Disappointment is a real part of hunting, we reasoned. (As much for our sakes as for the childrens’.)
Nothing seemed different as we trekked out the third night, but not long into our hunt we were charged up to see deer - several of them! It wasn’t long before one of our daughters took her first shot - with Grandpa’s help - and downed a doe feeding at the edge of the field below our stand. Shortly after, I took my first shot and hit a deer below our stand on the other side.
(It is amazing to me that when a deer gets shot, the others will often just keep eating. I yell silently, “run away, you idiots!!”)
Then we heard a gunshot from the other stand about 200 yards away. Communicating via text, we learned our other daughter had gotten her first deer with Dad’s help.

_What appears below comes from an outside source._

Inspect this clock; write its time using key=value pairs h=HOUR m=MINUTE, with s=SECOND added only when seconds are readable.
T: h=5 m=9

We could stop right there and this would be a night for the recordbooks!! But one more shot was taken by Dad, making an even four does - one for each of us. As for the girls and I, we each shot our very first deer all on that same night!!

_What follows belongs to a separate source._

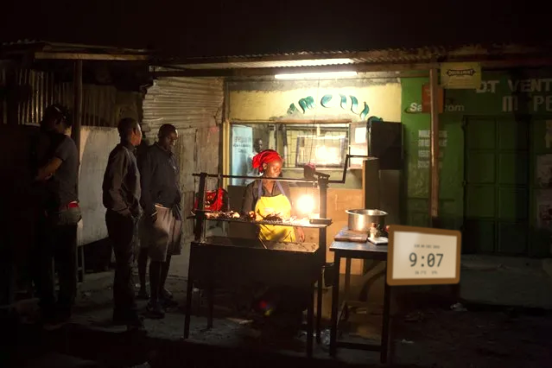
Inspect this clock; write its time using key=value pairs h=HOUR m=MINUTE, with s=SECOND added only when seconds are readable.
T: h=9 m=7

I have to admit, I’m not a fan of the gutting process. The girls each received a hands-on experience gutting their own deer that night, but without a word Tim and his dad gutted the other two without requiring my help. I was helpful in the sense of holding the flashlight, moving the truck, words of encouragement and even admiration, but no more was asked of me. Thank God for Dads and Grandpas.
(Note: many amazing women do gut their own deer, my own daughters included, and wow! For now, I’m in the category of “I’d rather not if I don’t have to.” Plus, who else is going to hold the flashlight?)
After the blood and guts were disposed of in the field and the meat was hanging, we made our way home to where Grandma was waiting with a warm, hearty, well-earned dinner. The dismal foreshadowing of the first two nights made the triumph of the third night all the more glorious when it came - a rich sense of mutual fulfillment none of us will ever forget!